What should university leaders and others do in practice to ‘elevate the spirits’ of their universities, whether in relation to teaching or research, or just the feel of the place? Barnett suggests that spirit is largely a collective matter, and is worked ‘into crevices of academic life, into the students in a class, in the use of footnotes, into the mode of dress, literally into the style of movements in the laboratory …’ (171). This reminds me of the view that ‘better management is less management’, that high-performance organisations need only minimal levels of oversight, simply because their members all want to do their very best work and should not be distracted from this by endless reporting and monitoring requirements.

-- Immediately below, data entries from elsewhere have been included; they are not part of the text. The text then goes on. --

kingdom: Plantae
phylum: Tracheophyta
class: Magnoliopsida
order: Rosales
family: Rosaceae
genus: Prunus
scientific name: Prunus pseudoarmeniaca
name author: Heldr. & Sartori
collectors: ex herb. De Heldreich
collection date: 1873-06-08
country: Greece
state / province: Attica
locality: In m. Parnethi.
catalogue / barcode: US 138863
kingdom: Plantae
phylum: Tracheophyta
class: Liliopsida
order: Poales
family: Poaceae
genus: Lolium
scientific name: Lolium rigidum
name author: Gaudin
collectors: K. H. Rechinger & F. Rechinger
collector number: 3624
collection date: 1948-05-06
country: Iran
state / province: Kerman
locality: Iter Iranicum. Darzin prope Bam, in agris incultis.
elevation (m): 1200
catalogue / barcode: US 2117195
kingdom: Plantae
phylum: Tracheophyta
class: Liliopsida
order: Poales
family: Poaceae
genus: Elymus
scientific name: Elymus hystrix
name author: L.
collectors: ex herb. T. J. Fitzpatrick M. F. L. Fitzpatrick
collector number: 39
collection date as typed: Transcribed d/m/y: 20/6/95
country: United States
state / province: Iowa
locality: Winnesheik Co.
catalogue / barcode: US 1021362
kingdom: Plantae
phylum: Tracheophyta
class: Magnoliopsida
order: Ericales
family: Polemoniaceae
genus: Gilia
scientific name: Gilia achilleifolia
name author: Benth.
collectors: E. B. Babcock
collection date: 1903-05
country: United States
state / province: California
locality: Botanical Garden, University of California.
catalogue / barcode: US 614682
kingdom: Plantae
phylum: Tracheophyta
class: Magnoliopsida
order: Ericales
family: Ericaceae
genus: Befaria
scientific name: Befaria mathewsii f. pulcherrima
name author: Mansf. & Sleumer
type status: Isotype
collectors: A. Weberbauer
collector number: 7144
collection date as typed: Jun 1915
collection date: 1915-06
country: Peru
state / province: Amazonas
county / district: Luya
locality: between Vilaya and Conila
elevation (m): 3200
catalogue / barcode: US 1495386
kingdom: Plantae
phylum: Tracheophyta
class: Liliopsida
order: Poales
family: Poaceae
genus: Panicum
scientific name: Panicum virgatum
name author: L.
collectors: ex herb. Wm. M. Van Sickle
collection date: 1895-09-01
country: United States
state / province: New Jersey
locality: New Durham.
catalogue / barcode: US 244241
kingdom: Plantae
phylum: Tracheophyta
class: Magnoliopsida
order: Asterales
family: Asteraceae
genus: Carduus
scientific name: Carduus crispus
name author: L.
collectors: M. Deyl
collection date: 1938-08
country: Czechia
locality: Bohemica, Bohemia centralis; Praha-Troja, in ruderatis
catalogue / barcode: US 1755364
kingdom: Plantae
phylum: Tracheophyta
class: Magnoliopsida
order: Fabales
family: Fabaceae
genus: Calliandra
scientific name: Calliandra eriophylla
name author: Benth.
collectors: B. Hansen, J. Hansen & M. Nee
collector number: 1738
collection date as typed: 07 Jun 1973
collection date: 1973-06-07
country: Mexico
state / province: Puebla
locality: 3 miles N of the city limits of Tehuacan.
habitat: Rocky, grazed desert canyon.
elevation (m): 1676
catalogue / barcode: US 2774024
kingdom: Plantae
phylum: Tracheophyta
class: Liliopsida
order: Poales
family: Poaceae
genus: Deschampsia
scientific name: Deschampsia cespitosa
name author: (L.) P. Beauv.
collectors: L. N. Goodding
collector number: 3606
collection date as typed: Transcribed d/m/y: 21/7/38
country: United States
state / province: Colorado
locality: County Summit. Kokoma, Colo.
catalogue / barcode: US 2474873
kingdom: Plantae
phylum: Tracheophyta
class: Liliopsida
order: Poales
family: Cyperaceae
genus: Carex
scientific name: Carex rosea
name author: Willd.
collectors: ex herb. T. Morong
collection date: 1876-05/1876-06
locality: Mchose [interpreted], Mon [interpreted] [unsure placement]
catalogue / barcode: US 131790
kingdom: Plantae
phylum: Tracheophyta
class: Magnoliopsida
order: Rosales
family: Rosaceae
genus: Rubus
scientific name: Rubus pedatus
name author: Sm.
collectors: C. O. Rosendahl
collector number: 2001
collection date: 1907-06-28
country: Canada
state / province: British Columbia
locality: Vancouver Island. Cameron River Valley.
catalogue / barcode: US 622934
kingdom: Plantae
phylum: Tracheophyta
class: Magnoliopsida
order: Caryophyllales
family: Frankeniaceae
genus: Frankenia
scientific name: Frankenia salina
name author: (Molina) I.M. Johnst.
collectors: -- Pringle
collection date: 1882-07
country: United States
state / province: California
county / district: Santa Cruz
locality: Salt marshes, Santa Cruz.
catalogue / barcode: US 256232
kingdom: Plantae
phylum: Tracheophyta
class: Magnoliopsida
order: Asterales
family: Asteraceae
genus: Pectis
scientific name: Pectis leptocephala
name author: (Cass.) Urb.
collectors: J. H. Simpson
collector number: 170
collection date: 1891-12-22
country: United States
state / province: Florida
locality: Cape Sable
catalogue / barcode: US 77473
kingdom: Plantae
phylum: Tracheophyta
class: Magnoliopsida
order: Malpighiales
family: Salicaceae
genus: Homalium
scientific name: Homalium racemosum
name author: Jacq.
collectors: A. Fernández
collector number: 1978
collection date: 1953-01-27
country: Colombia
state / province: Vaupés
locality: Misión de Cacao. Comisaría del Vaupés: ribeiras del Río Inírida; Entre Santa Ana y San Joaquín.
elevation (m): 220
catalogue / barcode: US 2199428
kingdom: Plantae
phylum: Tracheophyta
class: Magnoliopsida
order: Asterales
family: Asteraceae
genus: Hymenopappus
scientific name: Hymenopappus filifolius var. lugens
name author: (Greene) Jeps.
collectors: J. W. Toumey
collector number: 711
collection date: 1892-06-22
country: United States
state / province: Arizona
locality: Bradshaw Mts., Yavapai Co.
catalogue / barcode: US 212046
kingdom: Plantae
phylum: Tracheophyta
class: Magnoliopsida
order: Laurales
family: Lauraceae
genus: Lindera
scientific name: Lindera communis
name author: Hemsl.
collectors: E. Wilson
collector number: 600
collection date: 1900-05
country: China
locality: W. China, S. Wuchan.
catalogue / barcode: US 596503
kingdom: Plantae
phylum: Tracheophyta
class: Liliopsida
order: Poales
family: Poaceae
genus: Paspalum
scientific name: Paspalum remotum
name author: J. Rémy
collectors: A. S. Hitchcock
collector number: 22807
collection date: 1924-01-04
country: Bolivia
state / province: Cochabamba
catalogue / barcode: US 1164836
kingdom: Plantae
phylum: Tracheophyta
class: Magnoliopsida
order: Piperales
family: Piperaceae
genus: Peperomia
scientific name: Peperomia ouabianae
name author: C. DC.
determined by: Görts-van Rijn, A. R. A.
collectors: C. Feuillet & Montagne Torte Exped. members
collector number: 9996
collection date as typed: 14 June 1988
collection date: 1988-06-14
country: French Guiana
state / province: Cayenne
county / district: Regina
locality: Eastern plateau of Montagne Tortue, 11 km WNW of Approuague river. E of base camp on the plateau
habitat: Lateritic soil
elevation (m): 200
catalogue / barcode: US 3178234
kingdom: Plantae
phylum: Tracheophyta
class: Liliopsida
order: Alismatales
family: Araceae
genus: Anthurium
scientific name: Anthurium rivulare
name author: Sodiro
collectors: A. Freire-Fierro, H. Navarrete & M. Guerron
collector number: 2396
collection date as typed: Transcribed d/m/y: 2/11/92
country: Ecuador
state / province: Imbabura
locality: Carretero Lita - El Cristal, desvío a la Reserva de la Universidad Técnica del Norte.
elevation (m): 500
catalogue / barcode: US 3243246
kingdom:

Barnett concludes by discussing the university’s position in relation to the Anthropocene – the idea that we have entered a new era, where human activities are now determining the future of life on Earth and have in effect created a new geological epoch. Barnett argues that not only does the university:

find itself situated in the Anthropocene but that, as a primary producer of knowledge, it is to be in part culpable for the formation of the Anthropocene … [so] the university has a responsibility in addressing the malformations in the new stratum … [it] has a responsibility in deploying its resources to turn matters around.

(235/244)

This, then, is where the examination of the philosophy of higher education leads us: that the university needs to act in order to preserve life on the planet. To borrow a marketing slogan, it needs to create a Plan A, because there is no Plan B.